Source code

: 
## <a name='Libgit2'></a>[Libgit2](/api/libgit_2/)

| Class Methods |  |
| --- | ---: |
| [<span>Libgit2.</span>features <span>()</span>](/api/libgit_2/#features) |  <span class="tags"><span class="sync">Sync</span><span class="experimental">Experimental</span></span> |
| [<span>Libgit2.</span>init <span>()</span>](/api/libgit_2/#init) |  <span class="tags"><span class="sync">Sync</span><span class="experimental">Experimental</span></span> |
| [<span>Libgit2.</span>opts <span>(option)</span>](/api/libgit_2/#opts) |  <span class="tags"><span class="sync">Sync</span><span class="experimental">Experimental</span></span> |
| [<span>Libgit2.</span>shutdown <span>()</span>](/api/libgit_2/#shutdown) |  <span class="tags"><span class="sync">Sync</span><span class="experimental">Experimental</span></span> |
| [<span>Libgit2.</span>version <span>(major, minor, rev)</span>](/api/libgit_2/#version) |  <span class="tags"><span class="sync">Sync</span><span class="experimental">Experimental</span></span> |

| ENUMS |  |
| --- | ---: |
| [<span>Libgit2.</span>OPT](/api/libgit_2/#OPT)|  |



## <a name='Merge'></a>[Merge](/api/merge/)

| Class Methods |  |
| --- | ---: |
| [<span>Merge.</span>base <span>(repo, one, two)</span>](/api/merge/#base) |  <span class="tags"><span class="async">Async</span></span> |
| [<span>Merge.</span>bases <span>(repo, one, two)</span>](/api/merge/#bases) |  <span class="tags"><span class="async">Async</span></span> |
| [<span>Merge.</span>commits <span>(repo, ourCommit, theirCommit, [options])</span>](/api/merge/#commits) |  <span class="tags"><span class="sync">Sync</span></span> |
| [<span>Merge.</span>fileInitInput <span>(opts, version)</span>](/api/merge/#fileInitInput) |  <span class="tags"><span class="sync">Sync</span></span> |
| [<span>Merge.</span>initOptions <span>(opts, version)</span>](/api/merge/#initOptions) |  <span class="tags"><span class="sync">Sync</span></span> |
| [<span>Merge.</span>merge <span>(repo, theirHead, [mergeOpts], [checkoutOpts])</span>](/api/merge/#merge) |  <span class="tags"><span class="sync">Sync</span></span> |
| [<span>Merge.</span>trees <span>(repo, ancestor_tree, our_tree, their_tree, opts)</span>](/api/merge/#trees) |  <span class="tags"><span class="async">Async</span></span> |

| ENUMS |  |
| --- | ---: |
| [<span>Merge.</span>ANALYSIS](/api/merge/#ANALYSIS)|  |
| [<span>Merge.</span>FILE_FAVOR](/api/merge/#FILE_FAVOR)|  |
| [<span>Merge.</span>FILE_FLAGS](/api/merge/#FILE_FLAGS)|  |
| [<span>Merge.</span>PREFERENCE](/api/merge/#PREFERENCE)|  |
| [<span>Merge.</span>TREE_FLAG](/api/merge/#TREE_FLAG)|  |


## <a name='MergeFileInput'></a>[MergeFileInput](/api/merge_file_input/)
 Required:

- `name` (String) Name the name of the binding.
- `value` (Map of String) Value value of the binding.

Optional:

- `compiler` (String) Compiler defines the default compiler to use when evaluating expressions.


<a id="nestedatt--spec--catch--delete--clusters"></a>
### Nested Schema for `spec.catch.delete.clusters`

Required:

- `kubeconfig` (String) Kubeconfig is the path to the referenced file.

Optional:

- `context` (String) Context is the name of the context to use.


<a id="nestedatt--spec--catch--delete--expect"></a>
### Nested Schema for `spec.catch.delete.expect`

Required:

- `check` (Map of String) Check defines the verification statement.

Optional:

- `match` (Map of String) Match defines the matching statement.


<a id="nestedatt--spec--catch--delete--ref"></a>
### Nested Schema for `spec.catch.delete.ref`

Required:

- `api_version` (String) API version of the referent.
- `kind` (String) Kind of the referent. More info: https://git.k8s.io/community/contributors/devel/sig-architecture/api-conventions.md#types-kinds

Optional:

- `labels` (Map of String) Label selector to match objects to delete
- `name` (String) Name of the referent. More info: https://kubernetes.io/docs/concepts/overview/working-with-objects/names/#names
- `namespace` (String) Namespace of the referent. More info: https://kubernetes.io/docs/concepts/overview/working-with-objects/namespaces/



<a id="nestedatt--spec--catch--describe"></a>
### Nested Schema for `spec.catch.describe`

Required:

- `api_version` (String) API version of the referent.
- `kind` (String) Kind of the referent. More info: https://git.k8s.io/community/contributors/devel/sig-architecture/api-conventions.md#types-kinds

#### Problem description:
When a line of the records has the word "repo", pick it out and copy it.

#### Solution to this problem:
| [<span>Merge.</span>base <span>(repo, one, two)</span>](/api/merge/#base) |  <span class="tags"><span class="async">Async</span></span> |
| [<span>Merge.</span>bases <span>(repo, one, two)</span>](/api/merge/#bases) |  <span class="tags"><span class="async">Async</span></span> |
| [<span>Merge.</span>commits <span>(repo, ourCommit, theirCommit, [options])</span>](/api/merge/#commits) |  <span class="tags"><span class="sync">Sync</span></span> |
| [<span>Merge.</span>merge <span>(repo, theirHead, [mergeOpts], [checkoutOpts])</span>](/api/merge/#merge) |  <span class="tags"><span class="sync">Sync</span></span> |
| [<span>Merge.</span>trees <span>(repo, ancestor_tree, our_tree, their_tree, opts)</span>](/api/merge/#trees) |  <span class="tags"><span class="async">Async</span></span> |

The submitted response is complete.